The history of language acts as a case study for the history of technology in general. While it’s again difficult to explain why certain inventors develop certain inventions, the structure of agricultural societies favored the invention of new technologies. Agricultural societies lead to the creation of leisure time, since crops can be stored for long periods—citizens of early agricultural societies experimented with the resources and raw materials around them. Additionally, agricultural societies were denser than hunter-gatherer societies, increasing the velocity with which people exchanged ideas. As a result, agricultural societies developed more new technologies and passed on their innovations to neighboring societies. Ancient agricultural societies tend to develop into large, complex states. While the earliest agricultural societies were small tribes, these small tribes gradually merged into larger societies, either through conquering or mutual agreement. As societies became larger and denser, they tended to develop centralized structures of power. States ruled through a balance of kleptocracy and religion or patriotic fervor. By the 16th century—not coincidentally, the time when Europe was beginning its conquest of the New World—the state had become the dominant mode of society.

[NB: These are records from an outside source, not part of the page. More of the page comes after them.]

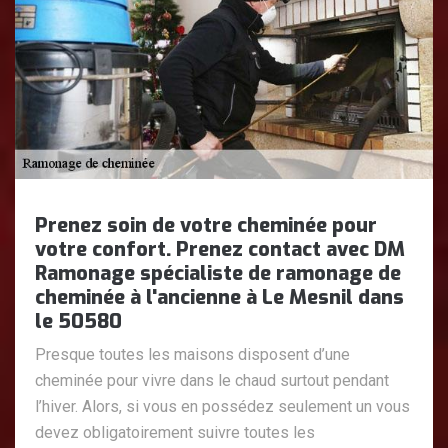
Prenez soin de votre cheminée pour
votre confort. Prenez contact avec DM
Ramonage spécialiste de ramonage de
cheminée à l'ancienne à Le Mesnil dans
le 50580
Presque toutes les maisons disposent d’une
cheminée pour vivre dans le chaud surtout pendant
l’hiver. Alors, si vous en possédez seulement un vous
devez obligatoirement suivre toutes les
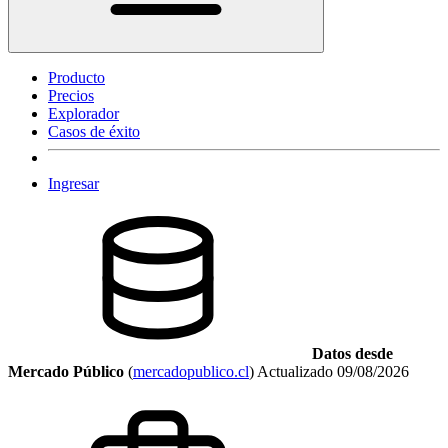
Producto
Precios
Explorador
Casos de éxito
Ingresar
Datos desde
Mercado Público
(
mercadopublico.cl
)
Actualizado
09/08/2026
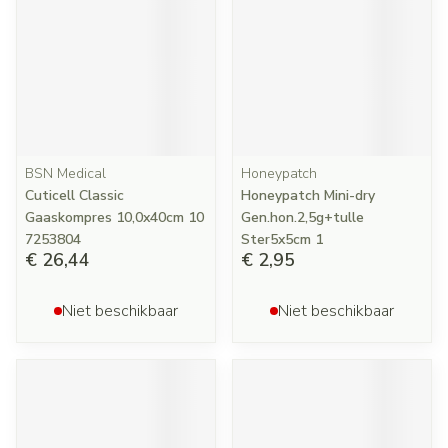
BSN Medical
Honeypatch
Cuticell Classic
Honeypatch Mini-dry
Gaaskompres 10,0x40cm 10
Gen.hon.2,5g+tulle
7253804
Ster5x5cm 1
€ 26,44
€ 2,95
Niet beschikbaar
Niet beschikbaar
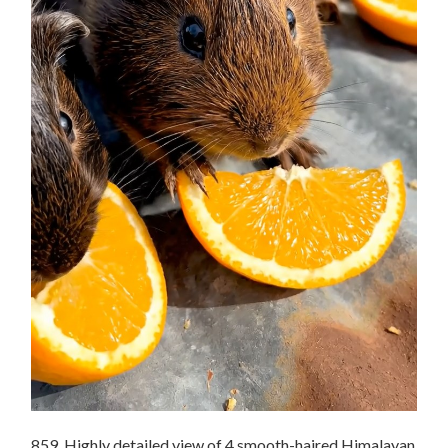
859. Highly detailed view of 4 smooth-haired Himalayan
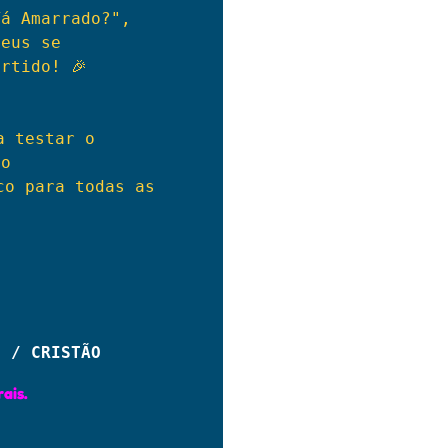
á Amarrado?", 
eus se

rtido! 🎉

 testar o 
o

o para todas as 
S / CRISTÃO
ais.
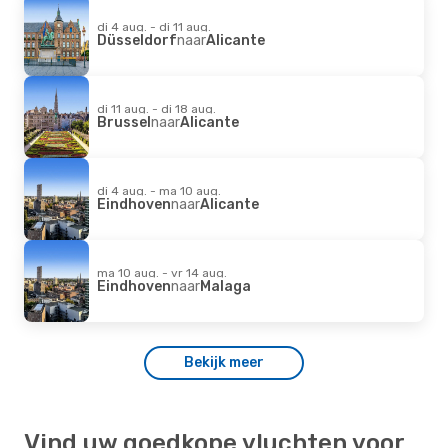
di 4 aug. - di 11 aug.
Düsseldorf
naar
Alicante
di 11 aug. - di 18 aug.
Brussel
naar
Alicante
di 4 aug. - ma 10 aug.
Eindhoven
naar
Alicante
ma 10 aug. - vr 14 aug.
Eindhoven
naar
Malaga
Bekijk meer
Vind uw goedkope vluchten voor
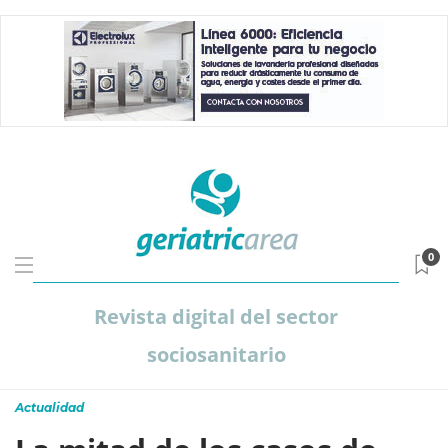
0
Revista digital del sector
sociosanitario
Actualidad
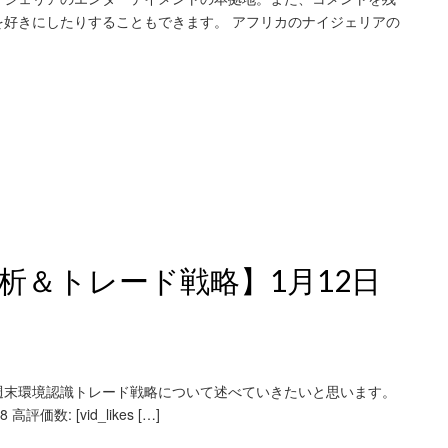
好きにしたりすることもできます。 アフリカのナイジェリアの
析＆トレード戦略】1月12日
の週末環境認識トレード戦略について述べていきたいと思います。
数: [vid_likes […]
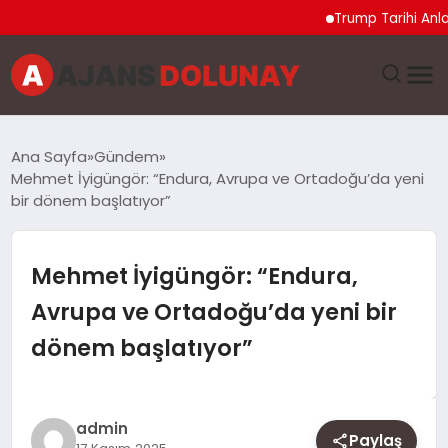
Trump Tarihi Anlaşma 
DÜNYA
Ana Sayfa
Gündem
Mehmet İyigüngör: “Endura, Avrupa ve Ortadoğu’da yeni
EĞITIM
bir dönem başlatıyor”
EKONOMI
Mehmet İyigüngör: “Endura,
GENEL
Avrupa ve Ortadoğu’da yeni bir
dönem başlatıyor”
GÜNCEL
MAGAZIN
admin
Paylaş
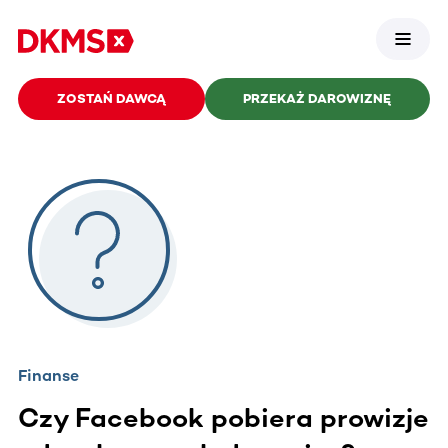
ZOSTAŃ DAWCĄ
PRZEKAŻ DAROWIZNĘ
Finanse
Czy Facebook pobiera prowizje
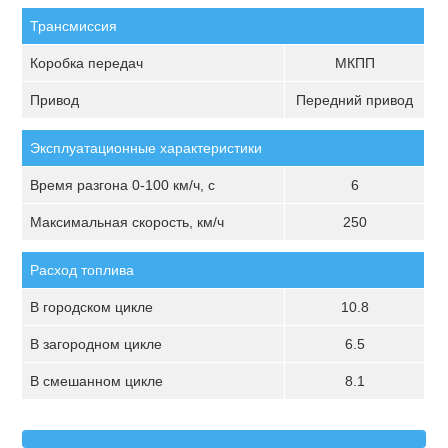
Трансмиссия
Коробка передач
МКПП
Привод
Передний привод
Эксплуатационные характеристики
Время разгона 0-100 км/ч, с
6
Максимальная скорость, км/ч
250
Расход топлива
В городском цикле
10.8
В загородном цикле
6.5
В смешанном цикле
8.1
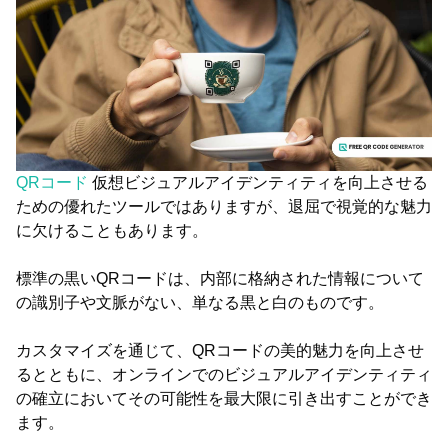
QRコード
仮想ビジュアルアイデンティティを向上させる
ための優れたツールではありますが、退屈で視覚的な魅力
に欠けることもあります。
標準の黒いQRコードは、内部に格納された情報について
の識別子や文脈がない、単なる黒と白のものです。
カスタマイズを通じて、QRコードの美的魅力を向上させ
るとともに、オンラインでのビジュアルアイデンティティ
の確立においてその可能性を最大限に引き出すことができ
ます。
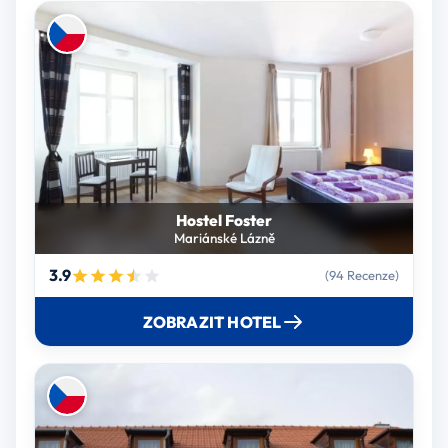
Hostel Foster
Mariánské Lázně
3.9
(94 Recenze)
ZOBRAZIT HOTEL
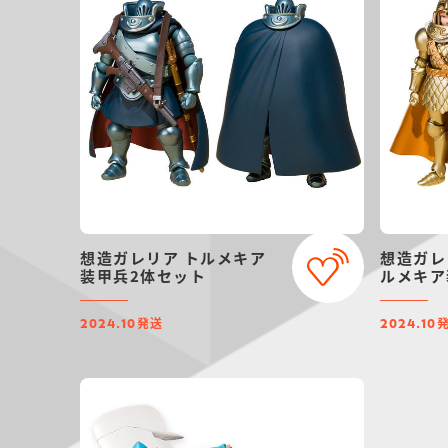
想造ガレリア トルメキア
想造ガレ
装甲兵2体セット
ルメキア
発送
2024.10
2024.10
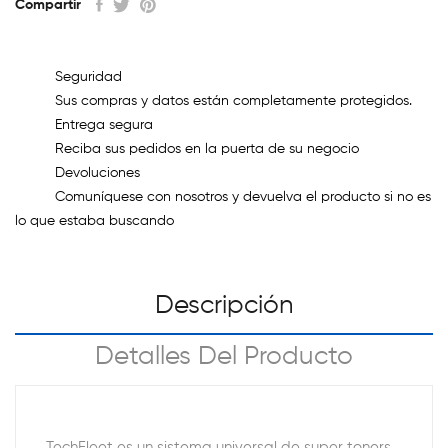
Compartir
Seguridad
Sus compras y datos están completamente protegidos.
Entrega segura
Reciba sus pedidos en la puerta de su negocio
Devoluciones
Comuníquese con nosotros y devuelva el producto si no es
lo que estaba buscando
Descripción
Detalles Del Producto
TechFleet es un sistema universal de super toners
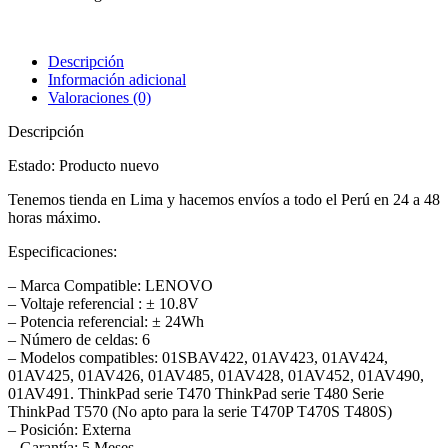
Descripción
Información adicional
Valoraciones (0)
Descripción
Estado: Producto nuevo
Tenemos tienda en Lima y hacemos envíos a todo el Perú en 24 a 48
horas máximo.
Especificaciones:
– Marca Compatible: LENOVO
– Voltaje referencial : ± 10.8V
– Potencia referencial: ± 24Wh
– Número de celdas: 6
– Modelos compatibles: 01SBAV422, 01AV423, 01AV424,
01AV425, 01AV426, 01AV485, 01AV428, 01AV452, 01AV490,
01AV491. ThinkPad serie T470 ThinkPad serie T480 Serie
ThinkPad T570 (No apto para la serie T470P T470S T480S)
– Posición: Externa
– Garantía: 5 Meses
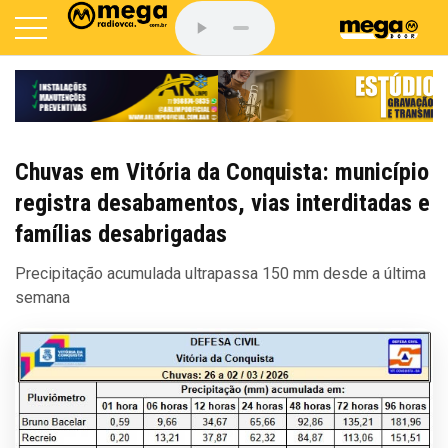
Chuvas em Vitória da Conquista: município
registra desabamentos, vias interditadas e
famílias desabrigadas
Precipitação acumulada ultrapassa 150 mm desde a última
semana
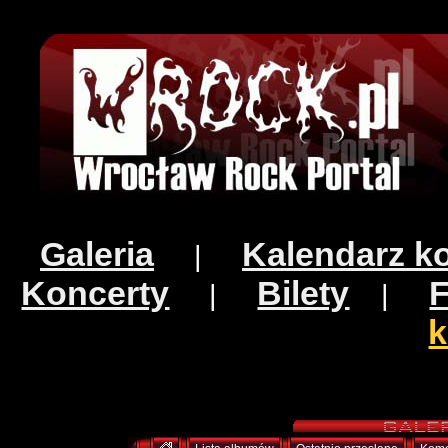
Galeria
Kalendarz k
|
Koncerty
Bilety
|
|
k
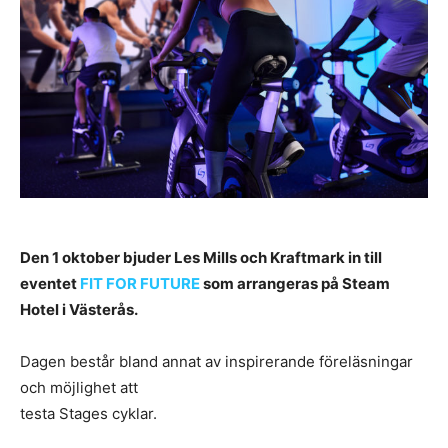
Den 1 oktober bjuder Les Mills och Kraftmark in till
eventet
FIT FOR FUTURE
som arrangeras på Steam
Hotel i Västerås.
Dagen består bland annat av inspirerande föreläsningar
och möjlighet att
testa Stages cyklar.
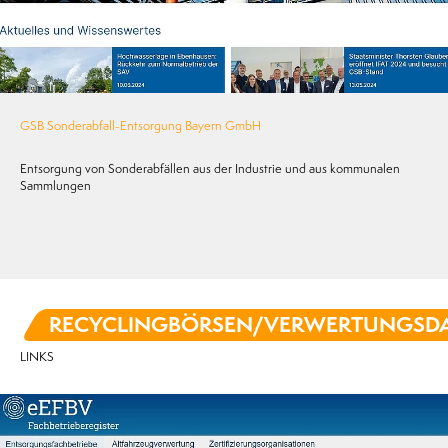
GSB Sonderabfall-Entsorgung Bayern GmbH
Entsorgung von Sonderabfällen aus der Industrie und aus kommunalen
Sammlungen
RECYCLINGBÖRSEN/VERWERTUNGSD
LINKS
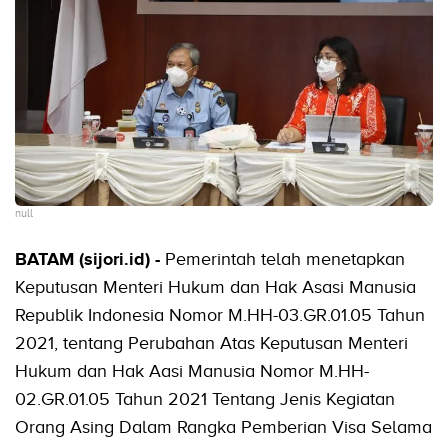
null
BATAM (sijori.id) -
Pemerintah telah menetapkan
Keputusan Menteri Hukum dan Hak Asasi Manusia
Republik Indonesia Nomor M.HH-03.GR.01.05 Tahun
2021, tentang Perubahan Atas Keputusan Menteri
Hukum dan Hak Aasi Manusia Nomor M.HH-
02.GR.01.05 Tahun 2021 Tentang Jenis Kegiatan
Orang Asing Dalam Rangka Pemberian Visa Selama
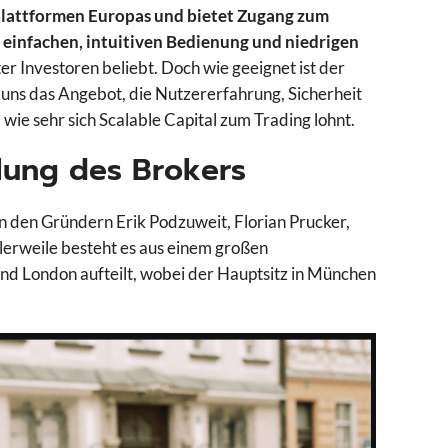
tplattformen Europas und bietet Zugang zum
 einfachen, intuitiven Bedienung und niedrigen
er Investoren beliebt. Doch wie geeignet ist der
 uns das Angebot, die Nutzererfahrung, Sicherheit
wie sehr sich Scalable Capital zum Trading lohnt.
llung des Brokers
 den Gründern Erik Podzuweit, Florian Prucker,
tlerweile besteht es aus einem großen
und London aufteilt, wobei der Hauptsitz in München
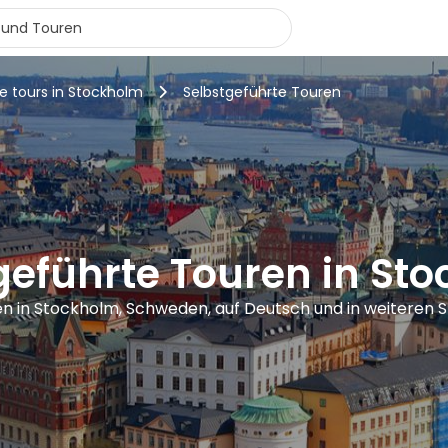
e tours in Stockholm
Selbstgeführte Touren
geführte Touren in St
n in Stockholm, Schweden, auf Deutsch und in weiteren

In Part Four, Diamond looks at a series of case studies that support his theory. Some interesting arguments include how China was able to become the world’s first large, centralized state for environmental reasons—the temperate climate and homogeneous geography enabled easy communication and political unification between the states of China. Another fascinating examples includes how Bantu peoples of North Africa were more militarily successful than their sub-Saharan neighbors because they developed some limited forms of agriculture. In conclusion, Diamond argues, the differences between different peoples and societies of the world are largely attributable to geographic differences between different regions of the world. In certain parts of the world, humans began pursuing agriculture because the fertile soil and temperate climate made agriculture a good use of time and resources. Agricultural societies then gained tremendous advantages over non-agricultural societies, because the increase in leisure time enabled people to develop technologies and centralized political structures, and the proximity to animals gave people immunities to deadly diseases. As a result, some societies were able to conquer others.
One of the most common feedbacks I read about this book is that the book oversimplifies things. However, I’d like to defend the author by stressing that Diamond harbor no illusions that these chapters have succeeded in explaining the histories of all the continents for the past 13,000 years. Obviously, that would be impossible to accomplish in a single book, not to mention we don’t have the answers. The author emphasizes that at best, this book identifies several constellations of environmental factors that he believes provide some answers to the important questions. Recognition of those factors emphasizes the unexplained residue, whose understanding will be a task for the future.